_EXERCISE INSTRUCTIONS:_ Scan the records for the word "partizione". Return each line where it is found.

_ENTRIES PROVIDED:_
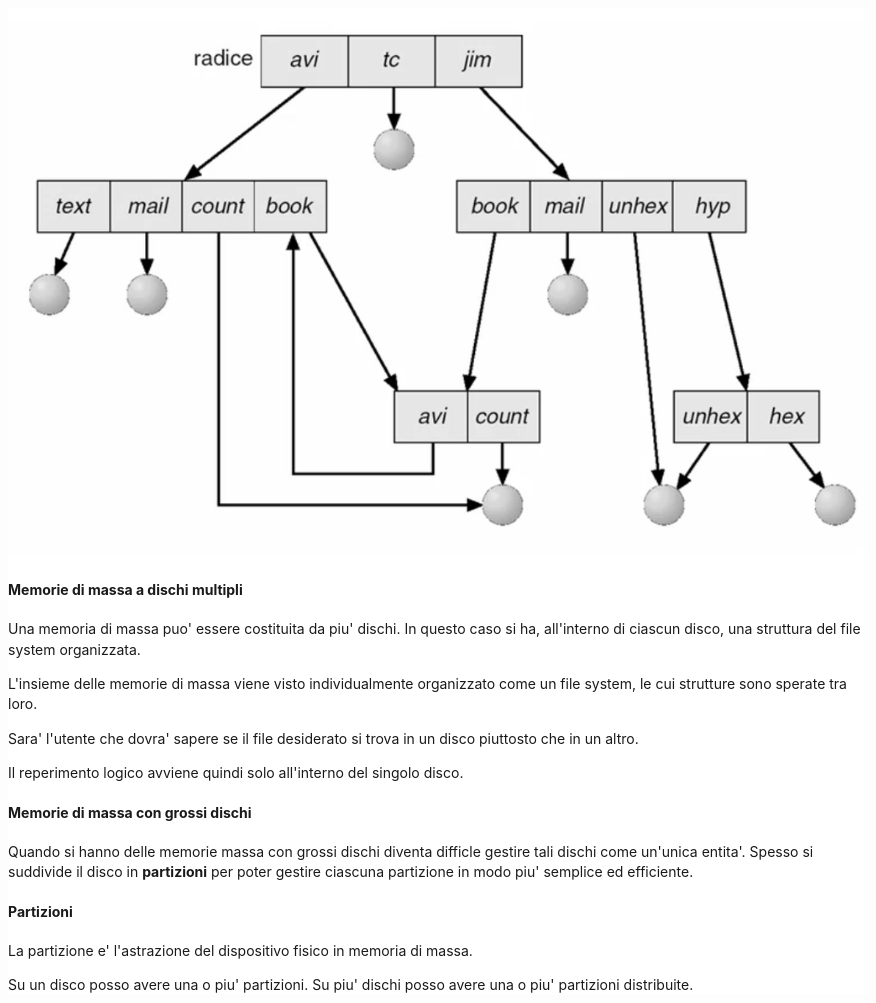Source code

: ![fs-grafo-generale](md_resources/M3_fs-grafo-generale.png)


#### Memorie di massa a dischi multipli
Una memoria di massa puo' essere costituita da piu' dischi. In questo caso si ha, all'interno di ciascun disco, una struttura del file system organizzata.

L'insieme delle memorie di massa viene visto individualmente organizzato come un file system, le cui strutture sono sperate tra loro.

Sara' l'utente che dovra' sapere se il file desiderato si trova in un disco piuttosto che in un altro.

Il reperimento logico avviene quindi solo all'interno del singolo disco.

#### Memorie di massa con grossi dischi
Quando si hanno delle memorie massa con grossi dischi diventa difficle gestire tali dischi come un'unica entita'. Spesso si suddivide il disco in **partizioni** per poter gestire ciascuna partizione in modo piu' semplice ed efficiente.

#### Partizioni
La partizione e' l'astrazione del dispositivo fisico in memoria di massa.

Su un disco posso avere una o piu' partizioni.
Su piu' dischi posso avere una o piu' partizioni distribuite.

_YOUR SOLUTION:_
Quando si hanno delle memorie massa con grossi dischi diventa difficle gestire tali dischi come un'unica entita'. Spesso si suddivide il disco in **partizioni** per poter gestire ciascuna partizione in modo piu' semplice ed efficiente.
La partizione e' l'astrazione del dispositivo fisico in memoria di massa.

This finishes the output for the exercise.